Try it:
Leaving pictures out, repeat word for word the line that has "dans les fonds" and each line that follows it to the end of the listing.

Extracted information:
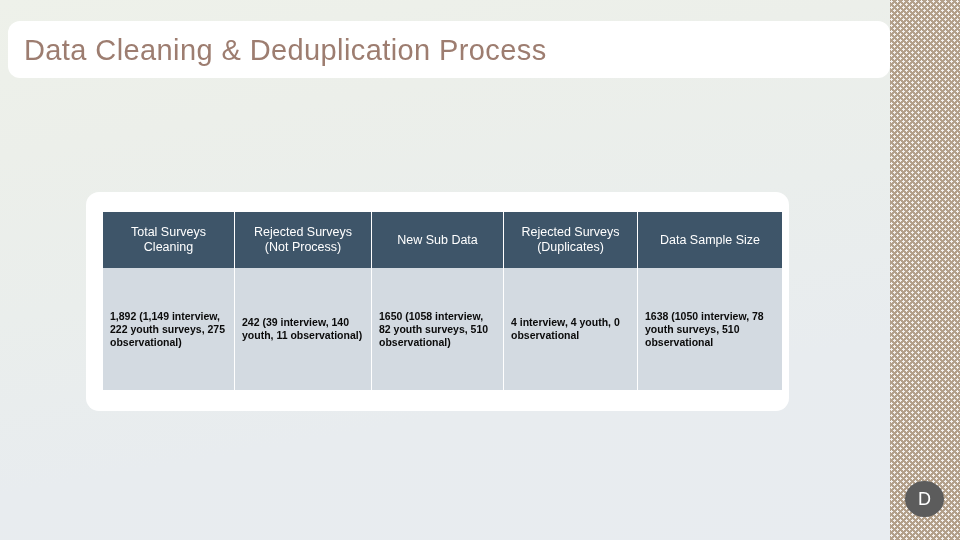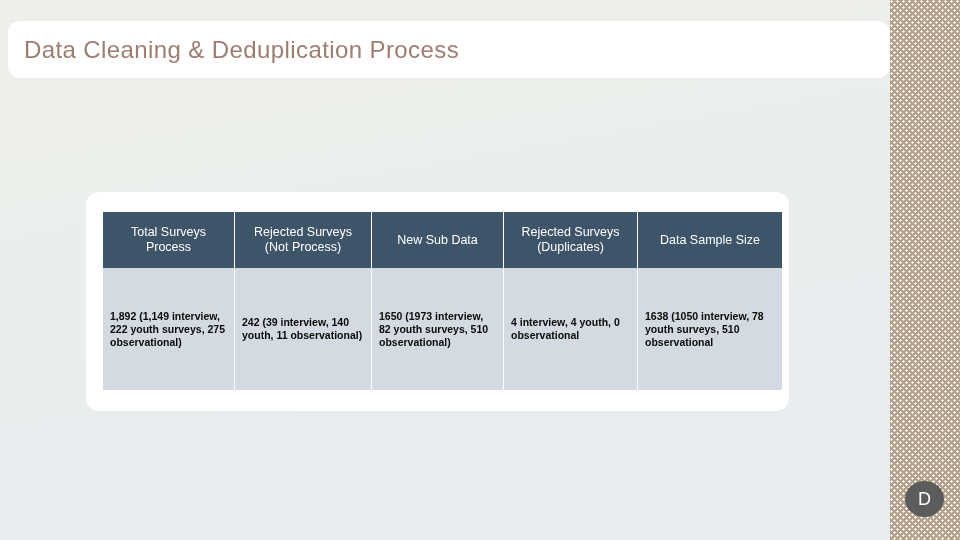"Data Cleaning & Deduplication Process" #title-text { font-size: 24px -> 29px }
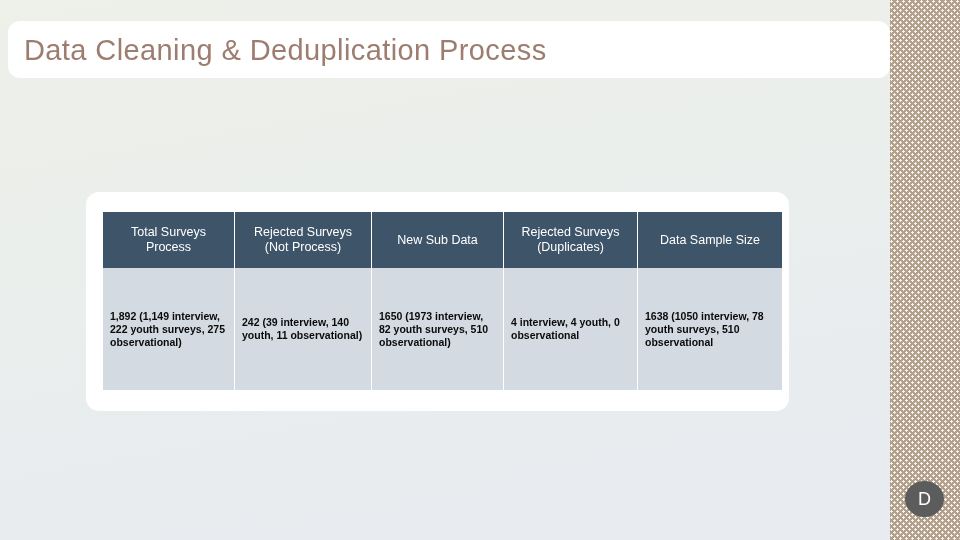"Process" span { text: Process -> Cleaning }
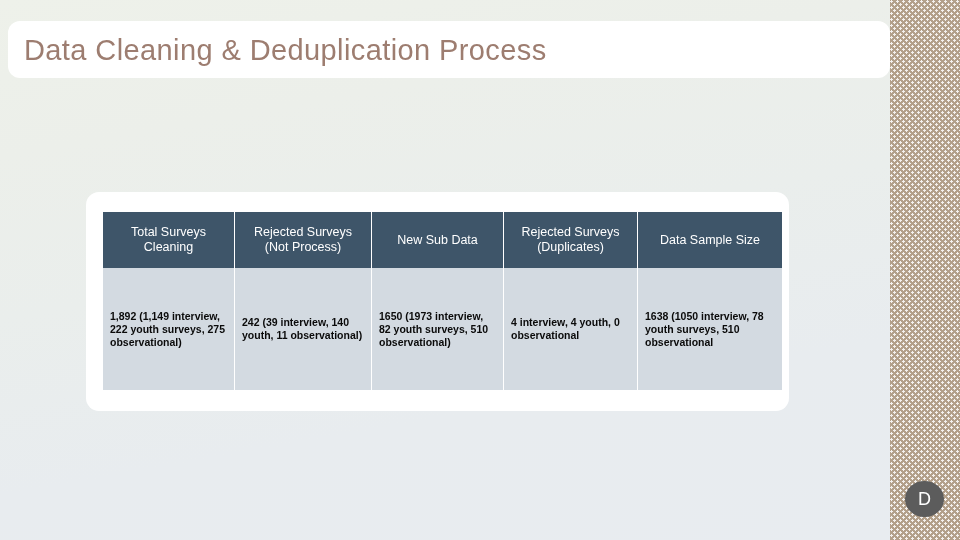"1650 (1973 interview, 82 youth" td { text: 1973 -> 1058 }
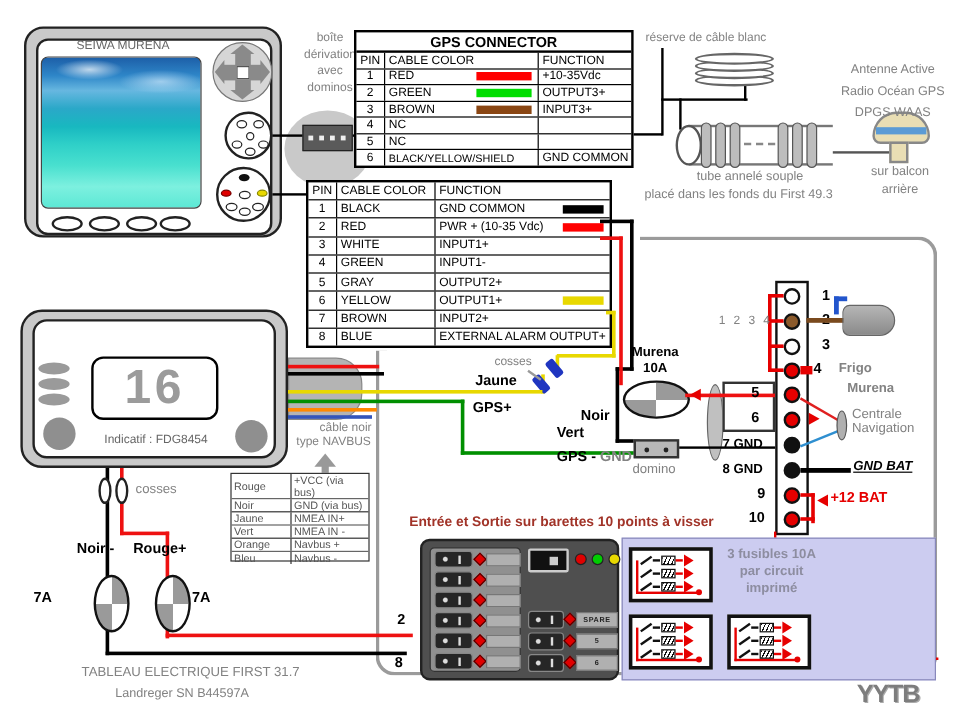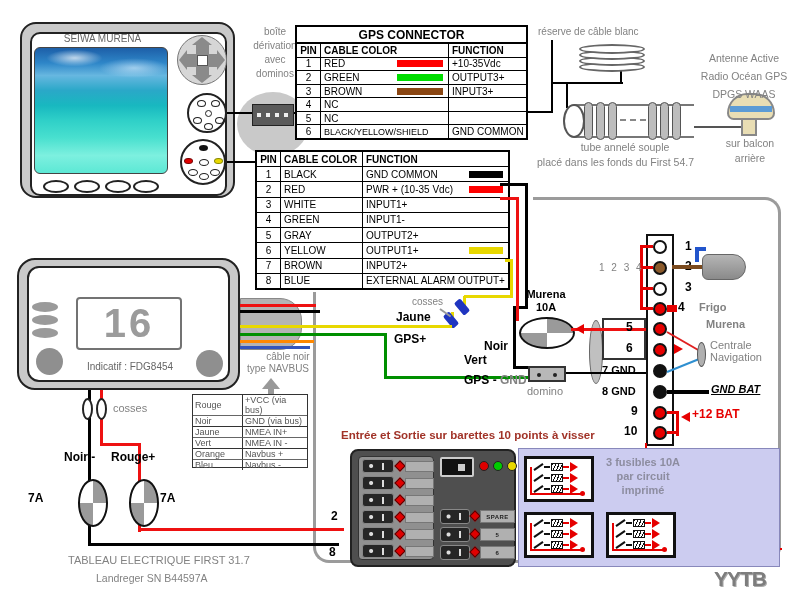"PIN" .hrow .cell { font-weight: bold -> normal }
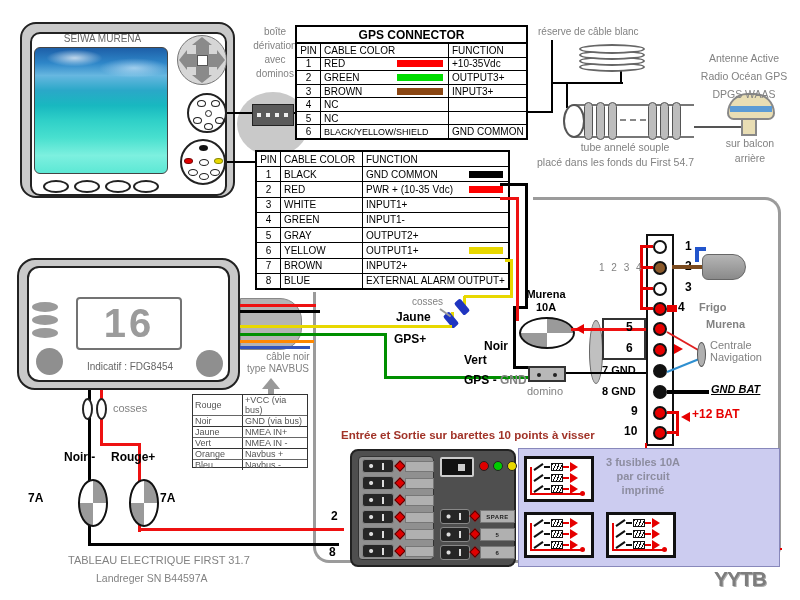"placé dans les fonds du" div.t { text: 54.7 -> 49.3 }
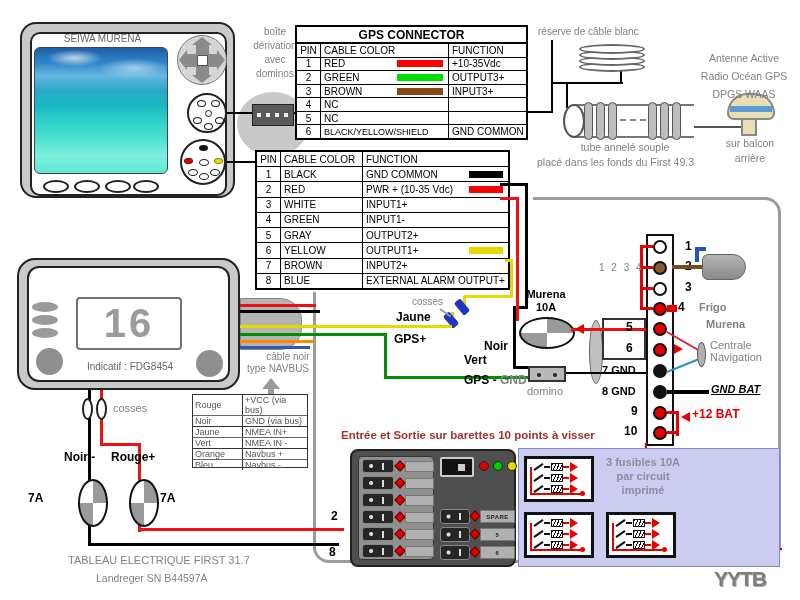"16" div.abs { border: 2px solid #737373 -> 2px solid #000000; border-radius: 4px -> 10px }
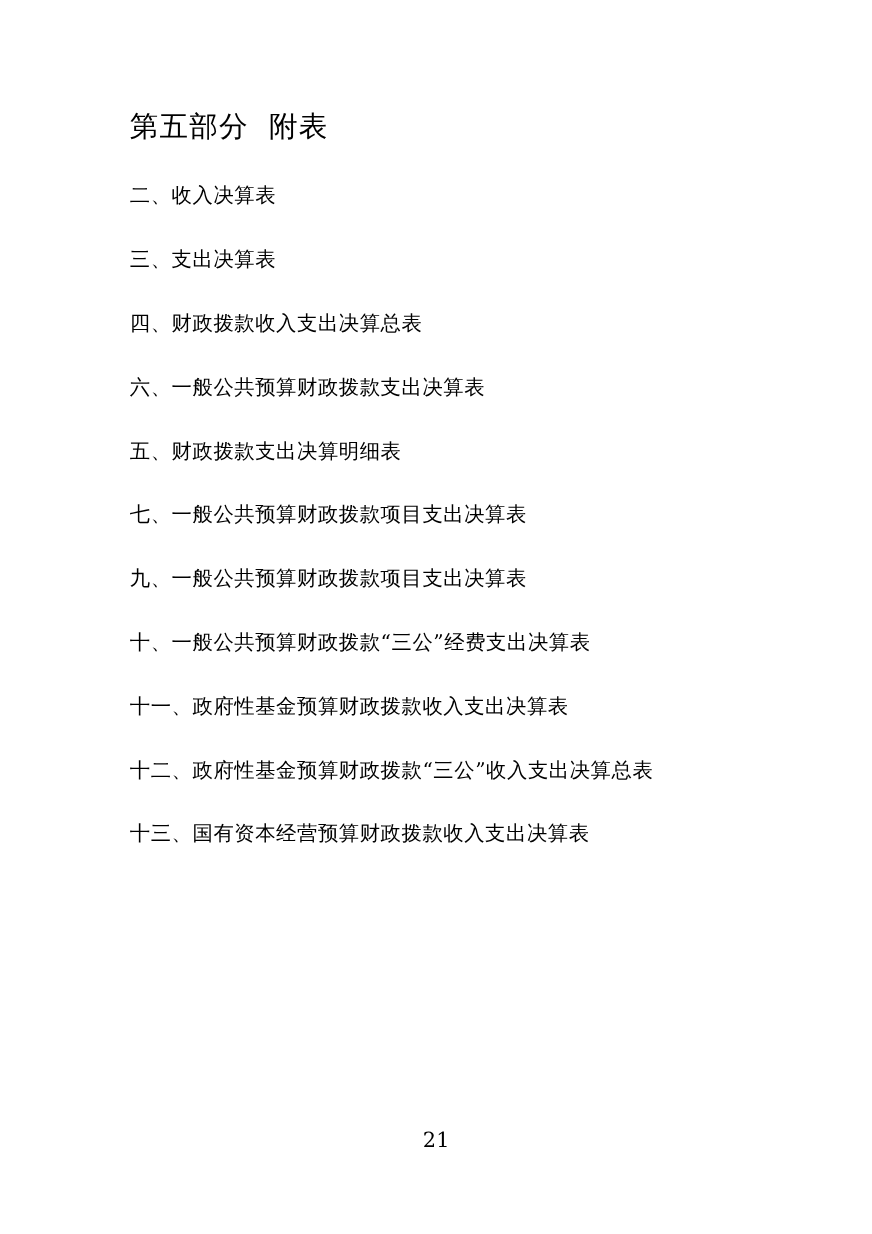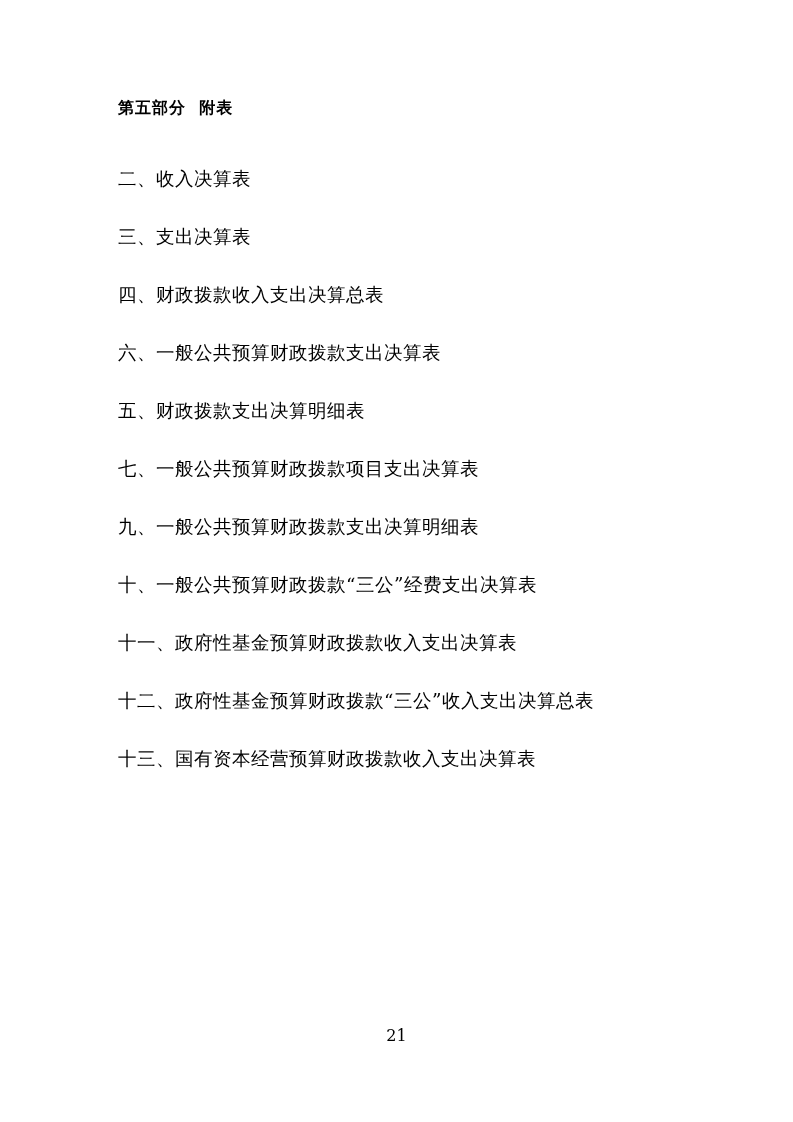"第五部分 附表" .doc-title { font-size: 16px -> 26px; font-weight: bold -> normal }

Result for this exercise:
"placé dans les fonds du" div.t { text: 54.7 -> 49.3 }
"16" div.abs { border: 2px solid #737373 -> 2px solid #000000; border-radius: 4px -> 10px }
"第五部分 附表" .doc-title { font-size: 16px -> 26px; font-weight: bold -> normal }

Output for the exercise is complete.